Pakala SV, Kurrer MO, Katz JD - J. Exp. Med. (1997)

Bottom Line: Moreover, the Th2-mediated destruction of islet cells was mediated by local interleukin-10 (IL-10) production but not by IL-4.These findings indicate that under certain conditions Th2 T cells may not produce a benign or protective insulitis but rather acute pathology and disease.Additionally, these results lead us to question the feasibility of Th2-based therapy in type I diabetes, especially in immunosuppressed recipients of islet cell transplants.

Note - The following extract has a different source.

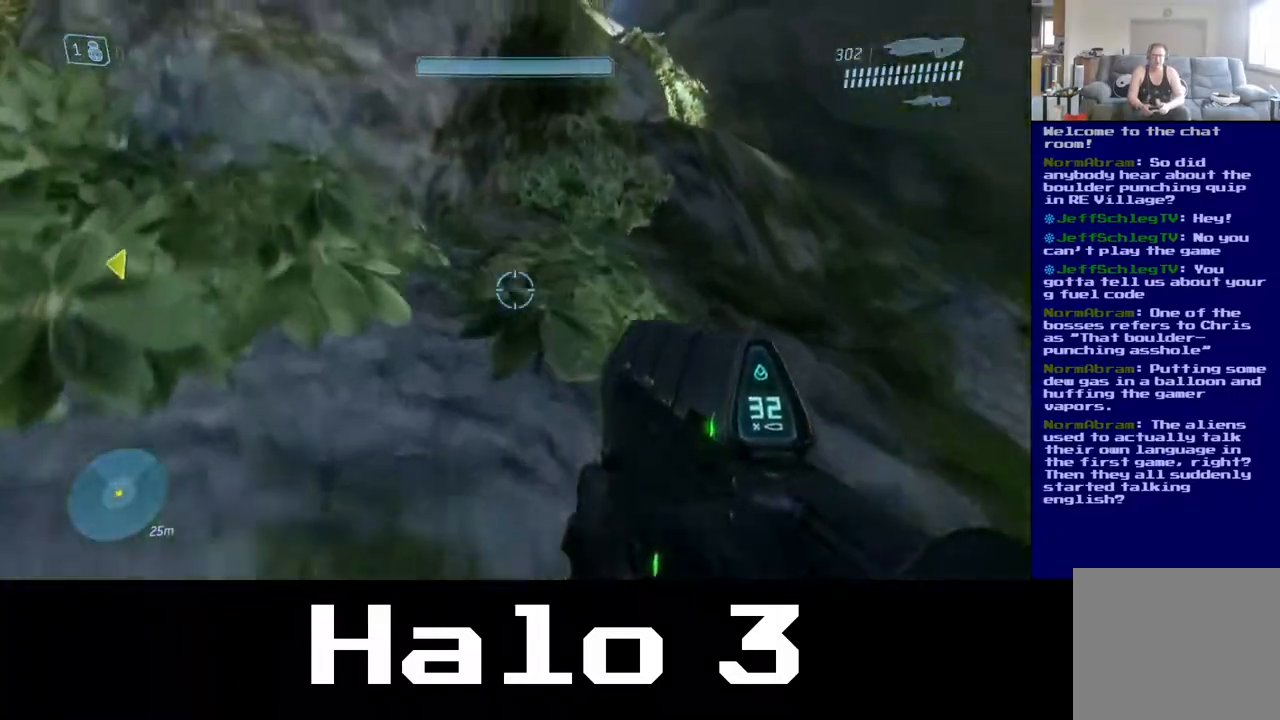
{"buttons": [], "left_stick": "up-left", "right_stick": "right", "events": [[183, "A", "up"], [350, "right_stick", "down-right"], [500, "right_stick", "right"]]}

View Article: PubMed Central - PubMed

Affiliation: Department of Pathology and Center for Immunology, Washington University School of Medicine, St. Louis, Missouri 63110, USA.

ABSTRACT
Autoimmune diabetes is caused by the CD4(+), T helper 1 (Th1) cell-mediated apoptosis of insulin-producing beta cells. We have previously shown that Th2 T cells bearing the same T cell receptor (TCR) as the diabetogenic Th1 T cells invade islets in neonatal nonobese diabetic (NOD) mice but fail to cause disease. Moreover, when mixed in excess and cotransferred with Th1 T cells, Th2 T cells could not protect NOD neonates from Th1-mediated diabetes. We have now found, to our great surprise, the same Th2 T cells that produced a harmless insulitis in neonatal NOD mice produced intense and generalized pancreatitis and insulitis associated with islet cell necrosis, abscess formation, and subsequent diabetes when transferred into immunocompromised NOD.scid mice. These lesions resembled allergic inflamation and contained a large eosinophilic infiltrate. Moreover, the Th2-mediated destruction of islet cells was mediated by local interleukin-10 (IL-10) production but not by IL-4. These findings indicate that under certain conditions Th2 T cells may not produce a benign or protective insulitis but rather acute pathology and disease. Additionally, these results lead us to question the feasibility of Th2-based therapy in type I diabetes, especially in immunosuppressed recipients of islet cell transplants.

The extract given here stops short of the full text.